_Challenge_
Locate every line of the records that contains the string "center" and copy each one out, treating uppercase and lowercase as different.

_Data supplied_
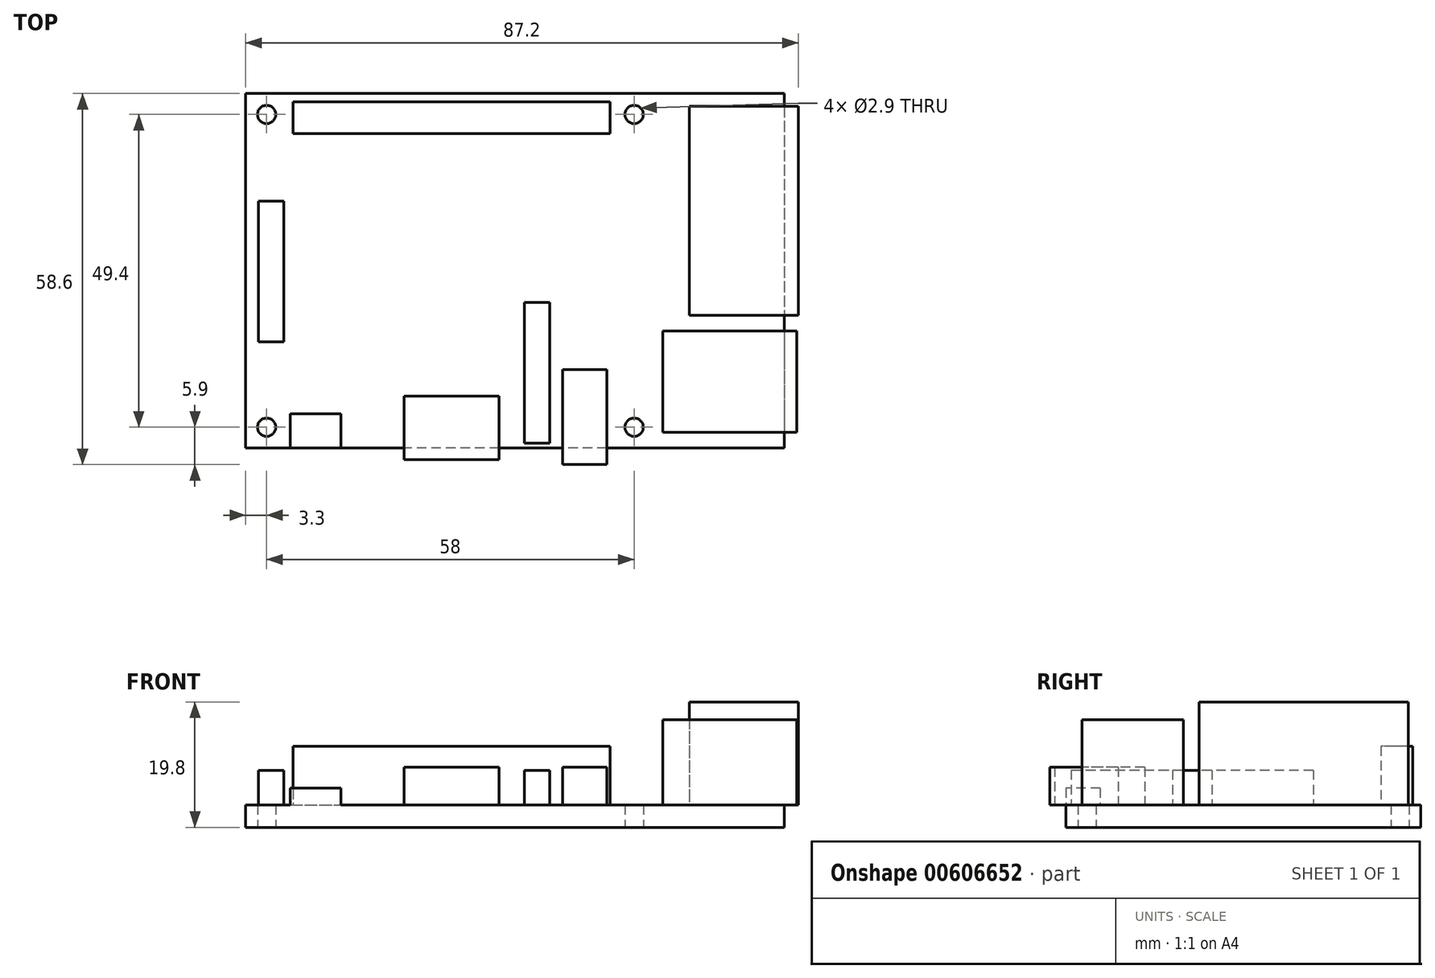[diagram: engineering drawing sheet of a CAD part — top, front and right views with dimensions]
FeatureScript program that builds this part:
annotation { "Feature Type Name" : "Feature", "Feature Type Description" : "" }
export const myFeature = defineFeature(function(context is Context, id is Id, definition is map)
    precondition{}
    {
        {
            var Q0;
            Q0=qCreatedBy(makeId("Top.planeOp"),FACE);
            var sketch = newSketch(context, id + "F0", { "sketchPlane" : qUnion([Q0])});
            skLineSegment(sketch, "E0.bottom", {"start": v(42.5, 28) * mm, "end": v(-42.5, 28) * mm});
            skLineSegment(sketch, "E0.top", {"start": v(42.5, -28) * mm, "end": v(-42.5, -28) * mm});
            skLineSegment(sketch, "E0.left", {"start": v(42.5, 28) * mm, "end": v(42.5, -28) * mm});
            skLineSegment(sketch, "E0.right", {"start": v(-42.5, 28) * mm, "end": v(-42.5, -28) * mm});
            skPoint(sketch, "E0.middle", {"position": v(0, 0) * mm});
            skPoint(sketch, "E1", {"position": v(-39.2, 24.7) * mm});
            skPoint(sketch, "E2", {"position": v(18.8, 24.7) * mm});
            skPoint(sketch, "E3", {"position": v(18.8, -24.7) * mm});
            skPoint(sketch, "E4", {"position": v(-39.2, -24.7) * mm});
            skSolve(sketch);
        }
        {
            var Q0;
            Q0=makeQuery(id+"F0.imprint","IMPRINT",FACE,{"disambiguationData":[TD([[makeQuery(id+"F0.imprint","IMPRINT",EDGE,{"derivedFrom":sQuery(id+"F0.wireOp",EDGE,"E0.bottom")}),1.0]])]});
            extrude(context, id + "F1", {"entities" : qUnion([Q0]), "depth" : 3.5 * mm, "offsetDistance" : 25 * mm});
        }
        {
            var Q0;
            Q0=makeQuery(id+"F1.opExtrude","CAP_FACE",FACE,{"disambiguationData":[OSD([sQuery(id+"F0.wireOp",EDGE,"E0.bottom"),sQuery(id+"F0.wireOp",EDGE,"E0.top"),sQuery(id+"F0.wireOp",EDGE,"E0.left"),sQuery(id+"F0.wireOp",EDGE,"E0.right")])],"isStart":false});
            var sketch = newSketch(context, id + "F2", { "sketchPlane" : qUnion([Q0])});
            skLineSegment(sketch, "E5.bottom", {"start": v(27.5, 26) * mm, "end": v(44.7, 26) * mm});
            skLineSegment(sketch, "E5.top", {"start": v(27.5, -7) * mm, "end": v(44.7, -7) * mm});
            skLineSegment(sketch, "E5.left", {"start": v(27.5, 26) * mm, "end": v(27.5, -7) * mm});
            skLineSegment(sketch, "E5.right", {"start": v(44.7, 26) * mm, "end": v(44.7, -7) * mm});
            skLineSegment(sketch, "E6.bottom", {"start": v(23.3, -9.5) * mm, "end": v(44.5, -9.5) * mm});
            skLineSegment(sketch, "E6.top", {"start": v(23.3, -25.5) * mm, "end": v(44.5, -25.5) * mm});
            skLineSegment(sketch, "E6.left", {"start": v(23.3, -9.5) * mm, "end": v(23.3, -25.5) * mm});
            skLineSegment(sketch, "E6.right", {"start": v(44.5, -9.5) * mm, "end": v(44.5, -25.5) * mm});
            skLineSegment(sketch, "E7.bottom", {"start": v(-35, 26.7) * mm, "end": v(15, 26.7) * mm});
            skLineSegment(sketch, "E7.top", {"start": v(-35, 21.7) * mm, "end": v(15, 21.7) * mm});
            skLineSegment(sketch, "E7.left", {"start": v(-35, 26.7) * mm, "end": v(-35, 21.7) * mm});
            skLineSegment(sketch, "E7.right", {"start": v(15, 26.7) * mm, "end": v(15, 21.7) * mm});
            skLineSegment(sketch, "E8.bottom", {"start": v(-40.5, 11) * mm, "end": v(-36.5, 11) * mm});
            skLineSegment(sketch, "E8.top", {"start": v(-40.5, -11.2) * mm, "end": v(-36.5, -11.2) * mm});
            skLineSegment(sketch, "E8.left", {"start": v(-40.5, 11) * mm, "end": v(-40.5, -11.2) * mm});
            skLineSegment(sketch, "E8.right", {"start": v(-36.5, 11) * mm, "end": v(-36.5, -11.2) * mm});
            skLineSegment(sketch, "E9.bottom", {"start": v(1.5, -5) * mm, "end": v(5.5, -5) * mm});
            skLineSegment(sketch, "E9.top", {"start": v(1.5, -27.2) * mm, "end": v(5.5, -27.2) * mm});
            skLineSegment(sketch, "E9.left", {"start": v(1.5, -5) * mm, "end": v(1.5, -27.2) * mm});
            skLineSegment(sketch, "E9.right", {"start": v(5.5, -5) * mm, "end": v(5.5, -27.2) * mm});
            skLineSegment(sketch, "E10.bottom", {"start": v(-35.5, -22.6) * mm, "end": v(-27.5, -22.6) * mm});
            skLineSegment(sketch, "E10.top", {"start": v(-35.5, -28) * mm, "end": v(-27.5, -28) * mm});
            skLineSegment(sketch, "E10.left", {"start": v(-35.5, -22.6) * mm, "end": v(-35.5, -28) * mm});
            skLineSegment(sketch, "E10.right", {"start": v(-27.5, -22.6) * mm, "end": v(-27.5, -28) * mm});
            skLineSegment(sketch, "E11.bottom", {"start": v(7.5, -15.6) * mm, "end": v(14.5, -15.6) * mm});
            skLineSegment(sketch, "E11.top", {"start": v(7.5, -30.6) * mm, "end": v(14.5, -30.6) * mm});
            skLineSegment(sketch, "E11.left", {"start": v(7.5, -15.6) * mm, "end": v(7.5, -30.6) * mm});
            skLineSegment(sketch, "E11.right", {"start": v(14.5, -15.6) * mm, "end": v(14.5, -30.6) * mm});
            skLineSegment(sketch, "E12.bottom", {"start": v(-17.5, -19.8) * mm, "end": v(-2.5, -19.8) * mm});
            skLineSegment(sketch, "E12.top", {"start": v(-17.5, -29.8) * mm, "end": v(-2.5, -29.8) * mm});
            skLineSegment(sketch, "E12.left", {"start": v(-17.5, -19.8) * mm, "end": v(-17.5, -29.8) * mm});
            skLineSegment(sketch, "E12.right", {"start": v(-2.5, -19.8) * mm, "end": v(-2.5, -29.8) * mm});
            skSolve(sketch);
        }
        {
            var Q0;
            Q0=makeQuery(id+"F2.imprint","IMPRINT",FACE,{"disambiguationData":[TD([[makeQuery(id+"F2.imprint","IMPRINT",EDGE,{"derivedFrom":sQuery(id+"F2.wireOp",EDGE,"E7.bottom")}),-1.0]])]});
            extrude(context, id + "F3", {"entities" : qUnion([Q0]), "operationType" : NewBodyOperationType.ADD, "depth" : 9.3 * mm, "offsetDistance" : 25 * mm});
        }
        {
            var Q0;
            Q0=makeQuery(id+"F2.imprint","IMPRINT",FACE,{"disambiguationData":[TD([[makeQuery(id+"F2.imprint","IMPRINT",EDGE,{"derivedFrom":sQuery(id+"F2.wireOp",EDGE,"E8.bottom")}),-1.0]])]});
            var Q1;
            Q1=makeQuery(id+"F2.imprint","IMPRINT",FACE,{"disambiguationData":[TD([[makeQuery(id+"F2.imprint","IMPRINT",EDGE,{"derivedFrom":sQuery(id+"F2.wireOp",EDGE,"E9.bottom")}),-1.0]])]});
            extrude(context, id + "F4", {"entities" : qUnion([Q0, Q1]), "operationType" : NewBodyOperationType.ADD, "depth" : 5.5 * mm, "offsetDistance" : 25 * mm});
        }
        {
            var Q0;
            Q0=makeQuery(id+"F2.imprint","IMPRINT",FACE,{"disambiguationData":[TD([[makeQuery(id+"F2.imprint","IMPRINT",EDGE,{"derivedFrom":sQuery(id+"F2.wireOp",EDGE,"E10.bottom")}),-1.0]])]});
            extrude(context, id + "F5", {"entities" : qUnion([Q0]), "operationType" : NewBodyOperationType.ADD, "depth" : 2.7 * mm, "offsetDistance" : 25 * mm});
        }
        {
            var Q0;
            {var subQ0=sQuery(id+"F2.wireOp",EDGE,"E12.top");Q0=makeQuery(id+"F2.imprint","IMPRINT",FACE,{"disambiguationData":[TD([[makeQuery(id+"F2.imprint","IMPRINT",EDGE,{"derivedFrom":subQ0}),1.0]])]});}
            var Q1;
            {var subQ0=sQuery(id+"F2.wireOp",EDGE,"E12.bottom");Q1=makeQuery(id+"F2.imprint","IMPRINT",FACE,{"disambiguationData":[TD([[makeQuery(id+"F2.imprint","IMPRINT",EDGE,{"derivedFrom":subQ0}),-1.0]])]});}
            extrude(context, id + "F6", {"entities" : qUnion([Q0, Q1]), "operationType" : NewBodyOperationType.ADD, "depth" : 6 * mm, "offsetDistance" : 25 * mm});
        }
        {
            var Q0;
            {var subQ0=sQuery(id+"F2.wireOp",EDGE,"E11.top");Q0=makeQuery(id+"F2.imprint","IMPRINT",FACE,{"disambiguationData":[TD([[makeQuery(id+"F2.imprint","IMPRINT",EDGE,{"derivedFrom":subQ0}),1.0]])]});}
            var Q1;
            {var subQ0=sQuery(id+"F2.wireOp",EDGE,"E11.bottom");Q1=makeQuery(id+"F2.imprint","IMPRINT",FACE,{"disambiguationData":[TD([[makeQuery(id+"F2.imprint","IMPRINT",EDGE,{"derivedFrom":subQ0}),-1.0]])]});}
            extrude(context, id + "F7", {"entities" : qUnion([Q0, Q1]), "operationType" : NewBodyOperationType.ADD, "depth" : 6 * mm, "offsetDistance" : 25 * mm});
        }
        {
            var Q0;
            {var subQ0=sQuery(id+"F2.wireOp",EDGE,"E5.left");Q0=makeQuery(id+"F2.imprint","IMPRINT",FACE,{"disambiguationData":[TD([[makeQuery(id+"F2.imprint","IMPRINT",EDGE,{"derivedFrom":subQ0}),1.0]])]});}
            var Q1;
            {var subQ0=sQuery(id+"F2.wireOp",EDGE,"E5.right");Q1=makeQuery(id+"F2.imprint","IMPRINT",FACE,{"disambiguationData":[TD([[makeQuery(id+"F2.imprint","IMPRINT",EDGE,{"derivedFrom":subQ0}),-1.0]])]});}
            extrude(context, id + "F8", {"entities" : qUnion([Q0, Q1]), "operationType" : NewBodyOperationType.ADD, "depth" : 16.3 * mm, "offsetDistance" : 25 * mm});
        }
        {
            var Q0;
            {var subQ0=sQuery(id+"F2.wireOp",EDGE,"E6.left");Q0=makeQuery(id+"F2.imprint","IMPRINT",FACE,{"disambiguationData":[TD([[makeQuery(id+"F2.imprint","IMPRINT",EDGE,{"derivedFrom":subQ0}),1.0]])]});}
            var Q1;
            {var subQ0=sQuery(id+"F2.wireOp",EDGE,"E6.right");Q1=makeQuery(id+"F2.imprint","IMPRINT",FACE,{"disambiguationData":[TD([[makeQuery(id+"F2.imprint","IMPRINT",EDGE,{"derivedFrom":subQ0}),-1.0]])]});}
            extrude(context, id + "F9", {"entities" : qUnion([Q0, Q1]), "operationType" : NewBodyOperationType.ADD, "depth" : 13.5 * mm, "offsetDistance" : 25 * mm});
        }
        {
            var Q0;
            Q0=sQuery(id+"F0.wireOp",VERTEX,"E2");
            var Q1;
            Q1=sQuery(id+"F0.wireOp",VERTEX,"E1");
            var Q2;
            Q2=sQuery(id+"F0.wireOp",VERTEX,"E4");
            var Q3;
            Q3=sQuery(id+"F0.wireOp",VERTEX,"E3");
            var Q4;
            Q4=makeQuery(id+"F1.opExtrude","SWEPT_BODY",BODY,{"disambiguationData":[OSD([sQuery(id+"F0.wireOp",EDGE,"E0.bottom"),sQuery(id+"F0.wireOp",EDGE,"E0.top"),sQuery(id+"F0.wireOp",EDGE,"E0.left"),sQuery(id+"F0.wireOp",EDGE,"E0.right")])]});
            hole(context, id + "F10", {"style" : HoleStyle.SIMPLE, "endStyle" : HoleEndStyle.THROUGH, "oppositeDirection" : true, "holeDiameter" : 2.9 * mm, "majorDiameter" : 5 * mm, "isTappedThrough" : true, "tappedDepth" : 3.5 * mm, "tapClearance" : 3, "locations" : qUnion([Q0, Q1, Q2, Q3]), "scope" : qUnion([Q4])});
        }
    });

--

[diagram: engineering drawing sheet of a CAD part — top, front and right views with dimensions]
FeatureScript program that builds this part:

--

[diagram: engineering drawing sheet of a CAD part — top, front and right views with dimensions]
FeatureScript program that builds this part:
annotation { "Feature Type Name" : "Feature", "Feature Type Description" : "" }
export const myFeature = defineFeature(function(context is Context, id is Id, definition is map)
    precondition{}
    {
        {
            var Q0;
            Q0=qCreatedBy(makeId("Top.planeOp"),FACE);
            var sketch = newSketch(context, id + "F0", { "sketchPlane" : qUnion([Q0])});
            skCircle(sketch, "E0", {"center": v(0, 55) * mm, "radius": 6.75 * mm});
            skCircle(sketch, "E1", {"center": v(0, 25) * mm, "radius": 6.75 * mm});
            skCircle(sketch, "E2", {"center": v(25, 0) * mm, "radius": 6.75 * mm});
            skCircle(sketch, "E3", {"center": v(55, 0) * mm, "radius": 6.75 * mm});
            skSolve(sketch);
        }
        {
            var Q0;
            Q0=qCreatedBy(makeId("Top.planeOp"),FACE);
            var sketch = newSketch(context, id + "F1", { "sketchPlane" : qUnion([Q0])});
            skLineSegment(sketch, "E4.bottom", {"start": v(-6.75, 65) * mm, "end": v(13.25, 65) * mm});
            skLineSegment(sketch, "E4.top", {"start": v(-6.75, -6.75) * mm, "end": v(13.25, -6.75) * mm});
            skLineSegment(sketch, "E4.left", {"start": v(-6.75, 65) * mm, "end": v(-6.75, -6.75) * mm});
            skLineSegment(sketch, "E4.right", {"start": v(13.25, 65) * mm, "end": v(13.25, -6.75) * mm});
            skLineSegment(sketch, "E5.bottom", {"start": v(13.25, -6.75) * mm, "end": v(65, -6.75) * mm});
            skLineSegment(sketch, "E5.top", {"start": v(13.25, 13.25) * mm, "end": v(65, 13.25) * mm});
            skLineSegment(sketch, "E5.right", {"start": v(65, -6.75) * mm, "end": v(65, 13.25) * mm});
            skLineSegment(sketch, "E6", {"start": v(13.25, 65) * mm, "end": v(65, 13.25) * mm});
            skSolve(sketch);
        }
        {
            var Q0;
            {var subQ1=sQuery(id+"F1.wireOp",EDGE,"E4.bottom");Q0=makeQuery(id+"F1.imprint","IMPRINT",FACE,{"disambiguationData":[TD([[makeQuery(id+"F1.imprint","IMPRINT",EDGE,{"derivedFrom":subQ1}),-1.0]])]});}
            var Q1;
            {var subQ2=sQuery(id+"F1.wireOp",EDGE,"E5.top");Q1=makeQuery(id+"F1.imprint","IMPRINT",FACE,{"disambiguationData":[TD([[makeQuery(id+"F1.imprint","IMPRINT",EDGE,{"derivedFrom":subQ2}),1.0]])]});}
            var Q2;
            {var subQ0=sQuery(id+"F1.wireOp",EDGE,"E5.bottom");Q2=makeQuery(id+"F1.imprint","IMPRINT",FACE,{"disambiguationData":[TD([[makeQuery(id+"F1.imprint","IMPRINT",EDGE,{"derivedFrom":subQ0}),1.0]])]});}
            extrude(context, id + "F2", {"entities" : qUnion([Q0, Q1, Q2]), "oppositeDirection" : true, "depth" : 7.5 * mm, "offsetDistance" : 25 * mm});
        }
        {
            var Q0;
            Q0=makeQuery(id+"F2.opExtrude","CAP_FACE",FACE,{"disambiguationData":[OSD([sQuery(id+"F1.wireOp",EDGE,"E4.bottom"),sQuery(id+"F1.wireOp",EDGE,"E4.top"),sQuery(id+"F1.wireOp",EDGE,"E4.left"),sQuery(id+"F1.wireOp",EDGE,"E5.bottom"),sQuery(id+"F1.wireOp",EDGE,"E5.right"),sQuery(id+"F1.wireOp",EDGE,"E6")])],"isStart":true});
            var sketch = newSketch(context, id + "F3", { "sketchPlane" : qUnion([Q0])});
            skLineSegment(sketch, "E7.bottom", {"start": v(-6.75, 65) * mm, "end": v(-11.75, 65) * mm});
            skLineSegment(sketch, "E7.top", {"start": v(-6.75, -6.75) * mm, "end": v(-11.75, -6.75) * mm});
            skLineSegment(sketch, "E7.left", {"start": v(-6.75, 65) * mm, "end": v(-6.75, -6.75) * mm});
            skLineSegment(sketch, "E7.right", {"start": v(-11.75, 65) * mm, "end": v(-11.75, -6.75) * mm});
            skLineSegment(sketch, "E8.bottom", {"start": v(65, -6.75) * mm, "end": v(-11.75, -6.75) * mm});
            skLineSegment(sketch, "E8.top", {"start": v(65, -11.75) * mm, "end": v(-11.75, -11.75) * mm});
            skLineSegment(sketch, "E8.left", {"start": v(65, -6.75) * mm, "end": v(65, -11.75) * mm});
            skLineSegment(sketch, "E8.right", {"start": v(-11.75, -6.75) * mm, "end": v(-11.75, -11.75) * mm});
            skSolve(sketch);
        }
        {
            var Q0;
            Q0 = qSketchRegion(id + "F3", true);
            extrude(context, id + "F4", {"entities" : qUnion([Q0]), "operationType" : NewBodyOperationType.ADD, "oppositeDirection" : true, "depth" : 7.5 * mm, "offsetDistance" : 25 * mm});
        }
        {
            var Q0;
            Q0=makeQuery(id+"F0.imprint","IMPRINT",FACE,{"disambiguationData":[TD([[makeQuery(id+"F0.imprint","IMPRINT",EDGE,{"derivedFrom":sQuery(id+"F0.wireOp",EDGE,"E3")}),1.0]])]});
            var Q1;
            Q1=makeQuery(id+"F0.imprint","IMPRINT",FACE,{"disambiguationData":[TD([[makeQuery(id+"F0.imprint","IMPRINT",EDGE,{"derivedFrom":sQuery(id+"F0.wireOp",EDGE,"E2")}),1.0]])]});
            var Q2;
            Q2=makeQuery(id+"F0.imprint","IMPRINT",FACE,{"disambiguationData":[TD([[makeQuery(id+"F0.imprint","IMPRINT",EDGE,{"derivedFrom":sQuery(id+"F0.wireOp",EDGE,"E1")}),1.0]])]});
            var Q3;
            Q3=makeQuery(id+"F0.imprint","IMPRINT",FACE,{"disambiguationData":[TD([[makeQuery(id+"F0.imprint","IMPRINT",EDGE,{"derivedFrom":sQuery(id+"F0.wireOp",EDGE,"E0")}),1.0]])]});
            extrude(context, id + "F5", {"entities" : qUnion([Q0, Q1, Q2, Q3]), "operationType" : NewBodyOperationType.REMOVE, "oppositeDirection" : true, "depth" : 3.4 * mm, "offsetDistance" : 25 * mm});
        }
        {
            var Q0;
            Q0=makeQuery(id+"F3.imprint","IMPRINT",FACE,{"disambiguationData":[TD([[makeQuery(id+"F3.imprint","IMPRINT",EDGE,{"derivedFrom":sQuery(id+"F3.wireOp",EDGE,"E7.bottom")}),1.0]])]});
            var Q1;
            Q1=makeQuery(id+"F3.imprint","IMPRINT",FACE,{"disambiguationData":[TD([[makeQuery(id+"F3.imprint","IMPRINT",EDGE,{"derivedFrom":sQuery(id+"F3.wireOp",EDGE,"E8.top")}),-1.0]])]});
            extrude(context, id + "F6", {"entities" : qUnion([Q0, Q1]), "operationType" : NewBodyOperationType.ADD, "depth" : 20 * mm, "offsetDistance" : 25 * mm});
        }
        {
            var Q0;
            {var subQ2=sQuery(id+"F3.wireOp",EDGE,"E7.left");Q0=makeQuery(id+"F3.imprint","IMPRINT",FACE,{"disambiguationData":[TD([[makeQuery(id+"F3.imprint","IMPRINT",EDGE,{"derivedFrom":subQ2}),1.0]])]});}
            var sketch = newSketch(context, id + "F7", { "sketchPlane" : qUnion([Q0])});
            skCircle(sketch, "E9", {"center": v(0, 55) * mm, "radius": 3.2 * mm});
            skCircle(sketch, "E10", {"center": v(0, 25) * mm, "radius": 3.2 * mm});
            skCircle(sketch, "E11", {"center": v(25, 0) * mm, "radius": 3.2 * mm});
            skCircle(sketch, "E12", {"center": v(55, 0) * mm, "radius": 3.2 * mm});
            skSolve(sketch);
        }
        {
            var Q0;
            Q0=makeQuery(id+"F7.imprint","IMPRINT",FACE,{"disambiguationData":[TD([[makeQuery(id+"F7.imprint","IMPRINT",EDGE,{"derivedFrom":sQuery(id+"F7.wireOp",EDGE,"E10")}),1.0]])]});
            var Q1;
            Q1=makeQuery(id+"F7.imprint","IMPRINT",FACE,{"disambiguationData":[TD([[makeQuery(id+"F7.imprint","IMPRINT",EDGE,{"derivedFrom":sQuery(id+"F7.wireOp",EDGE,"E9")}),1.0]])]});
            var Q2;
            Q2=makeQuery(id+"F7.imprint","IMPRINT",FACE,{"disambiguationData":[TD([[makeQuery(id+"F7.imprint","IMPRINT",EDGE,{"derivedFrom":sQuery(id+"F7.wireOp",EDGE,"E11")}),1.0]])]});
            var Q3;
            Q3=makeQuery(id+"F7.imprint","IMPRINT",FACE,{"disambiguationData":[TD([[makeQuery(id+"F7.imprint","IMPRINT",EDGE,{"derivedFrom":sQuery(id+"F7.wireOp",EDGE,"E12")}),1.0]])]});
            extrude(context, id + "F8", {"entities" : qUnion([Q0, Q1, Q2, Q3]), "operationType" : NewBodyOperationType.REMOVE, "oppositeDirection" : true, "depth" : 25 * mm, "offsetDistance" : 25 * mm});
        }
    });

_Final result_
            skCircle(sketch, "E0", {"center": v(0, 55) * mm, "radius": 6.75 * mm});
            skCircle(sketch, "E1", {"center": v(0, 25) * mm, "radius": 6.75 * mm});
            skCircle(sketch, "E2", {"center": v(25, 0) * mm, "radius": 6.75 * mm});
            skCircle(sketch, "E3", {"center": v(55, 0) * mm, "radius": 6.75 * mm});
            skCircle(sketch, "E9", {"center": v(0, 55) * mm, "radius": 3.2 * mm});
            skCircle(sketch, "E10", {"center": v(0, 25) * mm, "radius": 3.2 * mm});
            skCircle(sketch, "E11", {"center": v(25, 0) * mm, "radius": 3.2 * mm});
            skCircle(sketch, "E12", {"center": v(55, 0) * mm, "radius": 3.2 * mm});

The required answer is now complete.